# [What needs to be done]
Reproduce every one of the following rows character for character, with no changes.

[Stored items from a collection]
━━━━━━━━
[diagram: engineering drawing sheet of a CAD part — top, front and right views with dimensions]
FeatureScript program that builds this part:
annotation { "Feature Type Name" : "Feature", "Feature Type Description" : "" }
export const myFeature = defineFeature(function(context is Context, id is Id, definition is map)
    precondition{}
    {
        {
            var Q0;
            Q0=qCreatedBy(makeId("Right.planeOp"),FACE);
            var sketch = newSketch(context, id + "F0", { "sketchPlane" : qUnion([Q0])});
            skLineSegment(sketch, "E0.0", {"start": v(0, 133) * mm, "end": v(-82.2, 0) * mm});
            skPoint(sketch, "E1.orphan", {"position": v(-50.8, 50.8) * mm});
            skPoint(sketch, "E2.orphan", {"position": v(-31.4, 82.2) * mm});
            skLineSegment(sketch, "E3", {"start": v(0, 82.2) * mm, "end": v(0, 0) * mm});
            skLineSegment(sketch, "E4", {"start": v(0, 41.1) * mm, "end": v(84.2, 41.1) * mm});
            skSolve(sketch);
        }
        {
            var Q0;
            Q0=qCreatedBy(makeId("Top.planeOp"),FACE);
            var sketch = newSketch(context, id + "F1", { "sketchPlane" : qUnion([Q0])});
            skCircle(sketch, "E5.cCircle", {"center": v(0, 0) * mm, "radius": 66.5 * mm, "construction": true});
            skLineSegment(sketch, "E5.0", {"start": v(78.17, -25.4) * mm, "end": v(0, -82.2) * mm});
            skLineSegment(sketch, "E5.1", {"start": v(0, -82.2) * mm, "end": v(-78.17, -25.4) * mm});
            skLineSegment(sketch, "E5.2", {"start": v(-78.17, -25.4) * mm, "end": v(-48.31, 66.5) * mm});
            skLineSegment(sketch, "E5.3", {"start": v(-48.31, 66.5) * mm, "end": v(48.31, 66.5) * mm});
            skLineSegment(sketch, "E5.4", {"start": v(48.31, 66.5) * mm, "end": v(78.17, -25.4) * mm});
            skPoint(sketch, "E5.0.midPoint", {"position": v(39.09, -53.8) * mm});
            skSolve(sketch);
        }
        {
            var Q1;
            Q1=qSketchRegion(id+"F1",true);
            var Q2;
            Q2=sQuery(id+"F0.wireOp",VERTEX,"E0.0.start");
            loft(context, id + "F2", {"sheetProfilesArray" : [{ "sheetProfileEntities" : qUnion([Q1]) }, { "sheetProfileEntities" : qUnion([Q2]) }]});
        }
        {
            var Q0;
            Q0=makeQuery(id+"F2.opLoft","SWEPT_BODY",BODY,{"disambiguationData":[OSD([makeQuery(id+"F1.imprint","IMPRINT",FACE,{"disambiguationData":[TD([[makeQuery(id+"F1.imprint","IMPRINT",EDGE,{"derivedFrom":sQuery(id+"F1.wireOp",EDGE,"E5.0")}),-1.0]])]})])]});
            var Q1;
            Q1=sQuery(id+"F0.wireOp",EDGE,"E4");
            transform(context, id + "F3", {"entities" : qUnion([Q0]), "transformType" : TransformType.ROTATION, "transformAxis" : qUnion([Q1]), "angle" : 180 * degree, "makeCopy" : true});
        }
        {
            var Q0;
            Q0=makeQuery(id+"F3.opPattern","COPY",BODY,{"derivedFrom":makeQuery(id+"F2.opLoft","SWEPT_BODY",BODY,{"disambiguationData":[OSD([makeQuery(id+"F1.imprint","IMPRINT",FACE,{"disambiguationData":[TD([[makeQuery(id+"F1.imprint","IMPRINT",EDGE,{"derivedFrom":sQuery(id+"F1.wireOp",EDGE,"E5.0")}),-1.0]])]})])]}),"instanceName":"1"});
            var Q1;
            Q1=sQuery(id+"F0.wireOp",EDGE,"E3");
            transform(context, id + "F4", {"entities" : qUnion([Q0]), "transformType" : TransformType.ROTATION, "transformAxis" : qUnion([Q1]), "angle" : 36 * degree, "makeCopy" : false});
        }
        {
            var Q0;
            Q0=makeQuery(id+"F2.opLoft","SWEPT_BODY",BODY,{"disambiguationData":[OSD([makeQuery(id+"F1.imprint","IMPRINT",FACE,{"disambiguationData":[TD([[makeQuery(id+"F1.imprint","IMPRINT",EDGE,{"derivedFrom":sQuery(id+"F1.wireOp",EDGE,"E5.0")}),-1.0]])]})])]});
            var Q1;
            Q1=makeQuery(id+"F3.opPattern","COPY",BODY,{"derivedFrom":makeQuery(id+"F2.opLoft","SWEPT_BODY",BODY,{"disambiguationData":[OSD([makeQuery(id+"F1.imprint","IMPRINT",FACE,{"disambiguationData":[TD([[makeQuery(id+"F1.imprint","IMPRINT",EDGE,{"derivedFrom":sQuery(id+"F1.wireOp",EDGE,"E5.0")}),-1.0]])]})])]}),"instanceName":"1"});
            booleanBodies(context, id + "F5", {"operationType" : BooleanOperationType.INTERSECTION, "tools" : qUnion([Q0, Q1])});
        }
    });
━━━━━━━━
# [Result of this task]
[diagram: engineering drawing sheet of a CAD part — top, front and right views with dimensions]
FeatureScript program that builds this part:
annotation { "Feature Type Name" : "Feature", "Feature Type Description" : "" }
export const myFeature = defineFeature(function(context is Context, id is Id, definition is map)
    precondition{}
    {
        {
            var Q0;
            Q0=qCreatedBy(makeId("Right.planeOp"),FACE);
            var sketch = newSketch(context, id + "F0", { "sketchPlane" : qUnion([Q0])});
            skLineSegment(sketch, "E0.0", {"start": v(0, 133) * mm, "end": v(-82.2, 0) * mm});
            skPoint(sketch, "E1.orphan", {"position": v(-50.8, 50.8) * mm});
            skPoint(sketch, "E2.orphan", {"position": v(-31.4, 82.2) * mm});
            skLineSegment(sketch, "E3", {"start": v(0, 82.2) * mm, "end": v(0, 0) * mm});
            skLineSegment(sketch, "E4", {"start": v(0, 41.1) * mm, "end": v(84.2, 41.1) * mm});
            skSolve(sketch);
        }
        {
            var Q0;
            Q0=qCreatedBy(makeId("Top.planeOp"),FACE);
            var sketch = newSketch(context, id + "F1", { "sketchPlane" : qUnion([Q0])});
            skCircle(sketch, "E5.cCircle", {"center": v(0, 0) * mm, "radius": 66.5 * mm, "construction": true});
            skLineSegment(sketch, "E5.0", {"start": v(78.17, -25.4) * mm, "end": v(0, -82.2) * mm});
            skLineSegment(sketch, "E5.1", {"start": v(0, -82.2) * mm, "end": v(-78.17, -25.4) * mm});
            skLineSegment(sketch, "E5.2", {"start": v(-78.17, -25.4) * mm, "end": v(-48.31, 66.5) * mm});
            skLineSegment(sketch, "E5.3", {"start": v(-48.31, 66.5) * mm, "end": v(48.31, 66.5) * mm});
            skLineSegment(sketch, "E5.4", {"start": v(48.31, 66.5) * mm, "end": v(78.17, -25.4) * mm});
            skPoint(sketch, "E5.0.midPoint", {"position": v(39.09, -53.8) * mm});
            skSolve(sketch);
        }
        {
            var Q1;
            Q1=qSketchRegion(id+"F1",true);
            var Q2;
            Q2=sQuery(id+"F0.wireOp",VERTEX,"E0.0.start");
            loft(context, id + "F2", {"sheetProfilesArray" : [{ "sheetProfileEntities" : qUnion([Q1]) }, { "sheetProfileEntities" : qUnion([Q2]) }]});
        }
        {
            var Q0;
            Q0=makeQuery(id+"F2.opLoft","SWEPT_BODY",BODY,{"disambiguationData":[OSD([makeQuery(id+"F1.imprint","IMPRINT",FACE,{"disambiguationData":[TD([[makeQuery(id+"F1.imprint","IMPRINT",EDGE,{"derivedFrom":sQuery(id+"F1.wireOp",EDGE,"E5.0")}),-1.0]])]})])]});
            var Q1;
            Q1=sQuery(id+"F0.wireOp",EDGE,"E4");
            transform(context, id + "F3", {"entities" : qUnion([Q0]), "transformType" : TransformType.ROTATION, "transformAxis" : qUnion([Q1]), "angle" : 180 * degree, "makeCopy" : true});
        }
        {
            var Q0;
            Q0=makeQuery(id+"F3.opPattern","COPY",BODY,{"derivedFrom":makeQuery(id+"F2.opLoft","SWEPT_BODY",BODY,{"disambiguationData":[OSD([makeQuery(id+"F1.imprint","IMPRINT",FACE,{"disambiguationData":[TD([[makeQuery(id+"F1.imprint","IMPRINT",EDGE,{"derivedFrom":sQuery(id+"F1.wireOp",EDGE,"E5.0")}),-1.0]])]})])]}),"instanceName":"1"});
            var Q1;
            Q1=sQuery(id+"F0.wireOp",EDGE,"E3");
            transform(context, id + "F4", {"entities" : qUnion([Q0]), "transformType" : TransformType.ROTATION, "transformAxis" : qUnion([Q1]), "angle" : 36 * degree, "makeCopy" : false});
        }
        {
            var Q0;
            Q0=makeQuery(id+"F2.opLoft","SWEPT_BODY",BODY,{"disambiguationData":[OSD([makeQuery(id+"F1.imprint","IMPRINT",FACE,{"disambiguationData":[TD([[makeQuery(id+"F1.imprint","IMPRINT",EDGE,{"derivedFrom":sQuery(id+"F1.wireOp",EDGE,"E5.0")}),-1.0]])]})])]});
            var Q1;
            Q1=makeQuery(id+"F3.opPattern","COPY",BODY,{"derivedFrom":makeQuery(id+"F2.opLoft","SWEPT_BODY",BODY,{"disambiguationData":[OSD([makeQuery(id+"F1.imprint","IMPRINT",FACE,{"disambiguationData":[TD([[makeQuery(id+"F1.imprint","IMPRINT",EDGE,{"derivedFrom":sQuery(id+"F1.wireOp",EDGE,"E5.0")}),-1.0]])]})])]}),"instanceName":"1"});
            booleanBodies(context, id + "F5", {"operationType" : BooleanOperationType.INTERSECTION, "tools" : qUnion([Q0, Q1])});
        }
    });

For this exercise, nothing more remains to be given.